Hi Ralf,

>>> RC4 is no slower than RC3 or RC2.

>> Which is too slow, given that easy solutions
>> have been available for several years, which
>> could speed up the process by a factor four.

> Does it really matter? It is not that it takes hours,
> nor is the average user doing this rather frequently...

It was part of what started a whole 1.3rc3 thread on BTTR:

"Everything takes a lot of time (installation and the Live boot)."

And the solution would be trivial - load a cache :-)

UHDD makes this painless because it can share cache
RAM with UDVD2 loaded after it, so you do not even
have think how much cache you want for CD/DVD and
how much you want for harddisk and other drives.

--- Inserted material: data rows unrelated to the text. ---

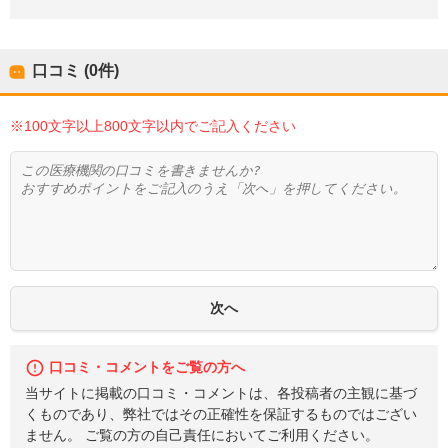
口コミ (0件)
※100文字以上800文字以内でご記入ください
口コミ・コメントをご覧の方へ
当サイトに掲載の口コミ・コメントは、各投稿者の主観に基づ
くものであり、弊社ではその正確性を保証するものではござい
ません。 ご覧の方の自己責任においてご利用ください。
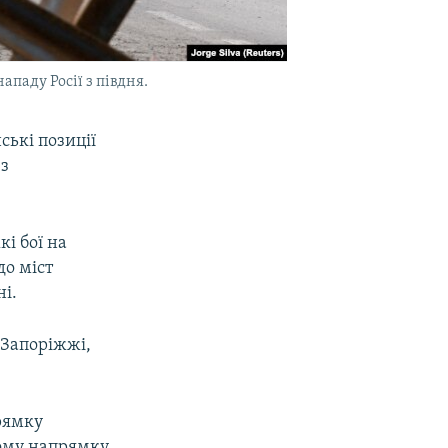
паду Росії з півдня.
ські позиції
 з
кі бої на
до міст
ні.
 Запоріжжі,
рямку
ькому напрямку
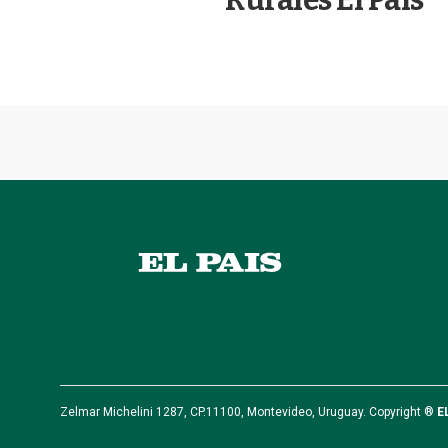
Zelmar Michelini 1287, CP.11100, Montevideo, Uruguay. Copyright ®
E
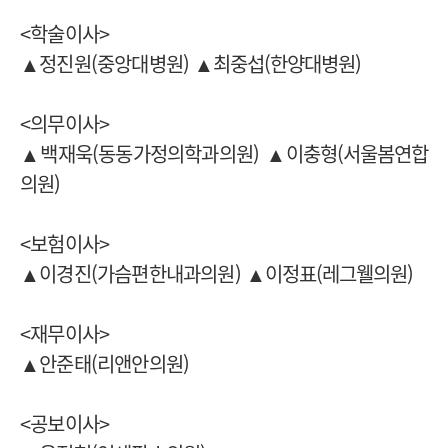
<학술이사>
▲정진원(중앙대병원)
▲최중섭(한양대병원)
<의무이사>
▲백재욱(동동가정의학과의원)
▲이충형(서울봄연합
의원)
<보험이사>
▲이경진(가슴편한내과의원)
▲이정표(
레그웰의원)
<재무이사>
▲안준태(리앤안의원)
<공보이사>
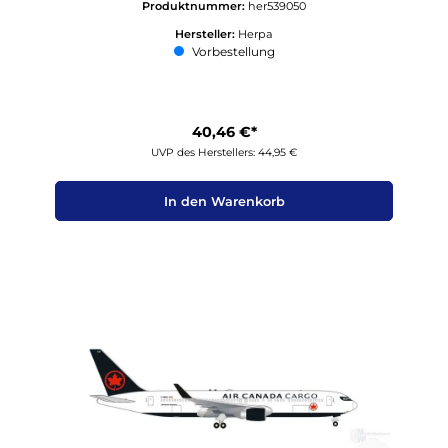
Produktnummer:
her539050
Hersteller:
Herpa
Vorbestellung
40,46 €*
UVP des Herstellers: 44,95 €
In den Warenkorb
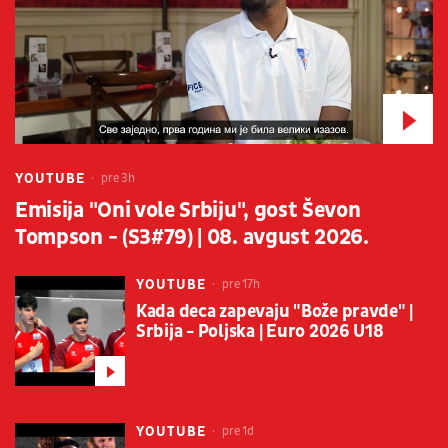
YOUTUBE
pre 3h
Emisija "Oni vole Srbiju", gost Ševon
Tompson - (S3#79) | 08. avgust 2026.
YOUTUBE
pre 17h
Kada deca zapevaju "Bože pravde" |
Srbija - Poljska | Euro 2026 U18
YOUTUBE
pre 1d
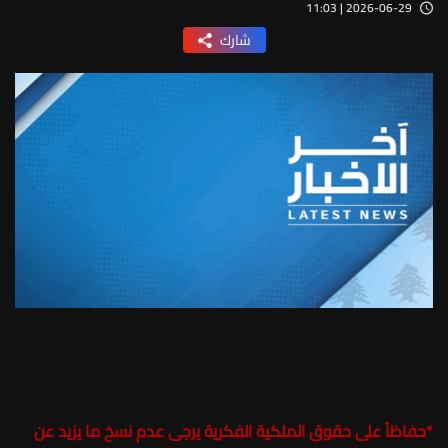
2026-06-29 | 11:03
شارك
*
حفاظاً على حقوق الملكية الفكرية يرجى عدم نسخ ما يزيد عن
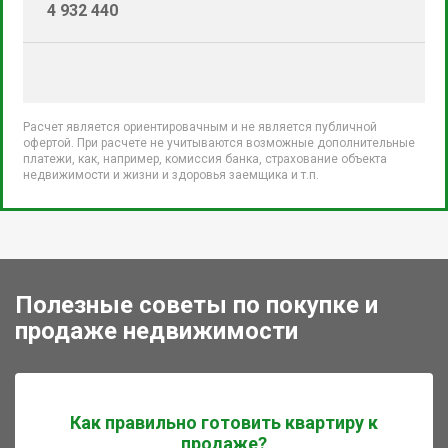
4 932 440
Расчет является ориентировачным и не является публичной
офертой. При расчете не учитываются возможные дополнительные
платежи, как, например, комиссия банка, страхование объекта
недвижимости и жизни и здоровья заемщика и т.п.
Полезные советы по покупке и
продаже недвижимости
Как правильно готовить квартиру к
продаже?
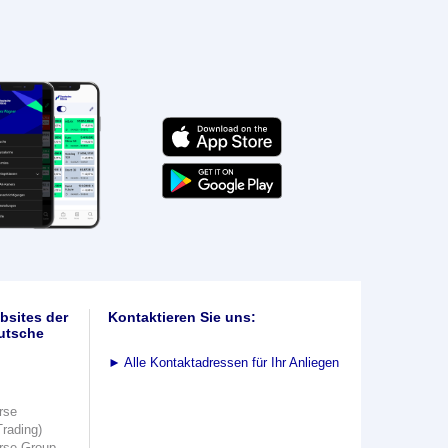
bsites der
Kontaktieren Sie uns:
utsche
►
Alle Kontaktadressen für Ihr Anliegen
rse
Trading)
rse Group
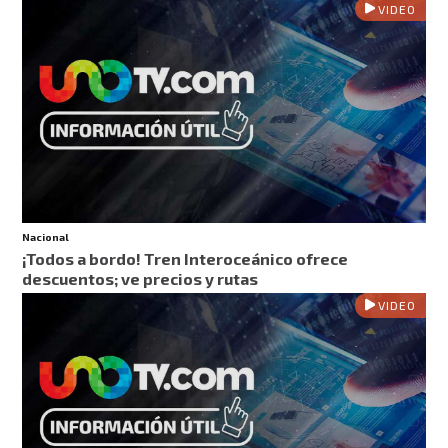
VIDEO
Nacional
¡Todos a bordo! Tren Interoceánico ofrece
descuentos; ve precios y rutas
VIDEO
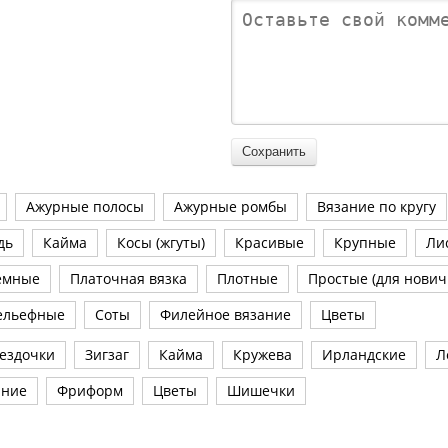
Ажурные полосы
Ажурные ромбы
Вязание по кругу
дь
Кайма
Косы (жгуты)
Красивые
Крупные
Ли
емные
Платочная вязка
Плотные
Простые (для нович
ельефные
Соты
Филейное вязание
Цветы
ездочки
Зигзаг
Кайма
Кружева
Ирландские
Л
ание
Фриформ
Цветы
Шишечки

Actually one of the first things I have ever written
for FreeDOS was a cache, because that was one of the
things I would have really missed when dumping MS DOS
and switching to FreeDOS back at that time.

When I was trying to impress the world with FreeDOS 1.0
when it came out, one of the more embarrassing moments
was not being sure whether the installer had crashed or
just was horribly slow while scanning for USB or network
drivers or something along those lines.

People are spoiled today by how fast their systems can
boot, but also by how fast installers are. A friend has
installed Linux from scratch multiple times on a mint,
empty computer because it was so easy and fast and he
wanted to compare a few install and partitioning styles.

So given that we now HAVE the technology to do a smooth
and swift install on hardware, it should be USED. Just
saying "Oh, but when I simulated the boot CD as some ISO
file on my M.2 SSD in VMware, it was fast!" would imply
that we are not so interested in users with real DOS PC.

I even have a separate read-ahead tool which could speed
up the boot process of the floppy edition: You would not
have longed for THAT so much with MS DOS, but FreeDOS 1.3
features a graphical floppy splash screen and you can see
the bytes coming in one by one without caches there ;-)

As said, it really helps with user experience and it is
easy to implement by loading our already existing drivers.